Several genes in the model have been studied in renal cell carcinoma. Arginine vasopressin (AVP) and its type 2 receptor (V2R) play an important role in regulating salt and water homeostasis. Activation of V2R can stimulate the proliferation of renal cell carcinoma (RCC) cell line in vitro [16]. It has been shown that the increase of CXCL5 cytokines is associated with sunitinib resistance in renal cell carcinoma [17]. CCL22, CRP, ICAM1, IFNG, PDGFRA, TGFB1 and TNFSF11 have been confirmed to be involved in the malignant progression and metastasis of renal cell carcinoma through different biological mechanisms [18,19,20,21,22,23,24]. EDN1 may serve as a promising prognostic and diagnostic biomarker for ccRCC [25]. In addition, CXCL5, IL4 may be involved in the regulation of the immune microenvironment in renal cell carcinoma [26].

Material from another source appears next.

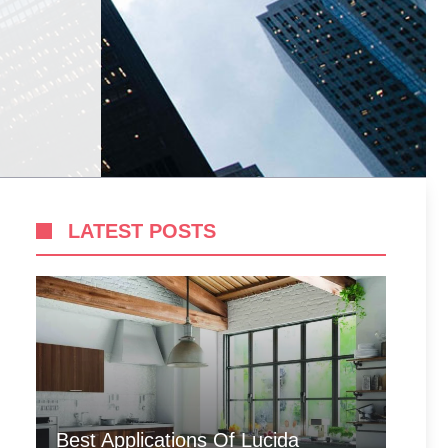
LATEST POSTS
Best Applications Of Lucida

ccRCC immune models are typically established by screening immune-related lncRNAs. A new prognostic gene marker based on immune lncRNA in patients with KIRC patients was found [27]. Zhao et al. integrated multiple levels of data to construct immune, inflammatory, or KIRC-oriented neighbor networks and KIRC-related gene directed networks. Their analysis showed that genes related to immune and inflammation have unique topological characteristics and related KIRC expression patterns in the networks. Furthermore, they identified five core clusters for constructing specific prognostic biomarkers for KIRC [28]. Another study evaluated the prognostic value of individual gene expression by using TCGA data and ccRCC patient data [29]. In the study, a predictive nomogram was generated. Independent prognostic factors were identified not only for examining the functional involvement of individual genes in vitro and in vivo RCC models but also for the assessment of OS and progression-free survival of patients with ccRCC in the first, fifth, and eighth year [29]. Our study shed light on the role of immune-related genes in tumorigenesis and malignant development of ccRCC. Based on immune genes, we established a novel risk-score model consisting of immune genes and verified it to predict ccRCC prognosis. Our risk model showed excellent predictive performance in terms of prediction and may thus make contribution to developing novel prognostic indexes of ccRCC. Furthermore, we analyzed the expression profiles of the model genes in the pathological grade and stage of RCC. The model-associated immune genes strongly showed an association with immuno-infiltrating cells, which may be used for targeting clinical immunotherapy.

However, our research still has limitations. First, our study only included the expression profiles of a part of the Western population. Extensive sample sequencing data from other countries and races are needed to enhance our conclusions. Second, our results were based on the RNA sequencing results of entire tumor tissue, and the diversity of different cell compositions in the TME was not considered. Third, we only focused on transcriptional expression profile data. Gene methylation level, mutation level, and other equally essential data in tumor progression were not considered. These data are pivotal to exploring tumor progression.

Conclusion

The research provides a basis for the application of immune genes in the prognosis of ccRCC. It is credible for the immune gene risk score model to forecast the prognosis of ccRCC, which serves as an independent prognostic element for ccRCC patients. Our results may be helpful to in personalized treatment for patients with ccRCC and in exploring novel biomarkers for the targeted therapy of ccRCC.